Мы проанализировали тексты публичных выступлений таких политических лидеров России, как Д. Медведев, В. Путин, Г. Зюганов и В. Жириновский (тексты брались на официальных сайтах www.kremlin.ru, www.kprf.ru, www.ldpr.ru). Выявлено, что одни и те же серии устойчивых сочетаний слов используются и руководителями страны, и лидерами оппозиции. Отличия могут состоять только в количественном преобладании определенных сочетаний над другими. Так, наиболее часто воспроизводимыми сочетаниями в текстах В. Путина и Д. Медведева являются сочетания со словом приоритет (основные приоритеты, выбрать приоритеты, абсолютные приоритеты). В выступлениях лидера компартии – сочетания со словом цена (рост цен, снижение цен, стабилизация цен), а в выступлениях В. Жириновского наиболее часто употребляется сочетание иметь право.

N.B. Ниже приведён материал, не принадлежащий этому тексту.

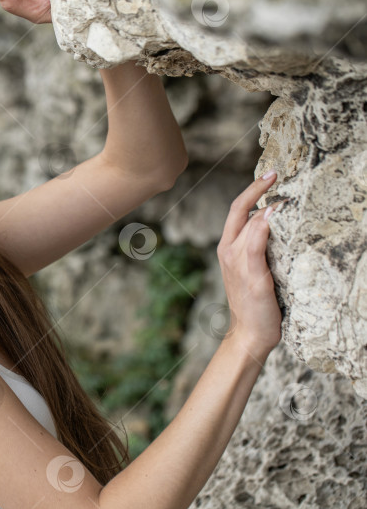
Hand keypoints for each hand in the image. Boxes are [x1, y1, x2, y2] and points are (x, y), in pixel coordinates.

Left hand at [216, 171, 287, 362]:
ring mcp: (238, 256)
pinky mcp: (248, 264)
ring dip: (260, 203)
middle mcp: (230, 249)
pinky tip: (277, 218)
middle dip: (256, 190)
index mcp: (229, 249)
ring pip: (248, 221)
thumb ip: (256, 246)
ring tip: (278, 189)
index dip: (258, 192)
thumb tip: (264, 215)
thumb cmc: (254, 310)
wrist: (251, 335)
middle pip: (241, 210)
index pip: (242, 210)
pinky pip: (255, 235)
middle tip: (275, 174)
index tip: (276, 177)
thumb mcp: (256, 277)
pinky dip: (265, 221)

Естественно, употребление перечисленных сочетаний слов в политических текстах – специфика данного дискурса, ведь политика – сфера проблем и задач. Следовательно, компетенция ритора в политической сфере, в первую очередь, связана с умелым использованием данных сочетаний – их надо использовать так, чтобы тексты не казались однообразными, тавтологичными.

Например, семантическая близость слов проблема, задача и вопрос позволяет использовать их в качестве взаимозаменяемых синонимов, что, в свою очередь, является эффективным манипулятивным приемом, так как обеспечивает переключение внимания слушателя с рассмотрения проблем на постановку задач. В частности, обнаружено, что данные слова употребляются в соответствии с композиционными особенностями текстов посланий и обращений президента страны. Обороты со словом задача употребляются преимущественно в самом начале и конце, где речь не идет пока о конкретных государственных программах, проектах, их реализации и прочее, а декларируются лишь общие фразы. Сочетания со словом проблема употребляются чаще в тех местах, где речь заходит о конкретных трудностях государства. Более частое употребление сочетаний со словом задача в абсолютном начале и конце текста заставляет реципиента переключиться с рефлексии по поводу проблем на выработку стратегий решения задач.

Конечно, немаловажную роль в процессе воздействия на реципиента играет использование имиджевых фраз политических лидеров, которые являются их визитной карточкой и нередко создаются для них специалистами спич-райтерами. Однако суть языковой компетенции ритора в политической сфере сводится к умению говорить языком политики, то есть к умению правильно использовать ключевые для данной сферы стереотипные сочетания слов. Они формируют базу языковой составляющей риторической компетенции в политике.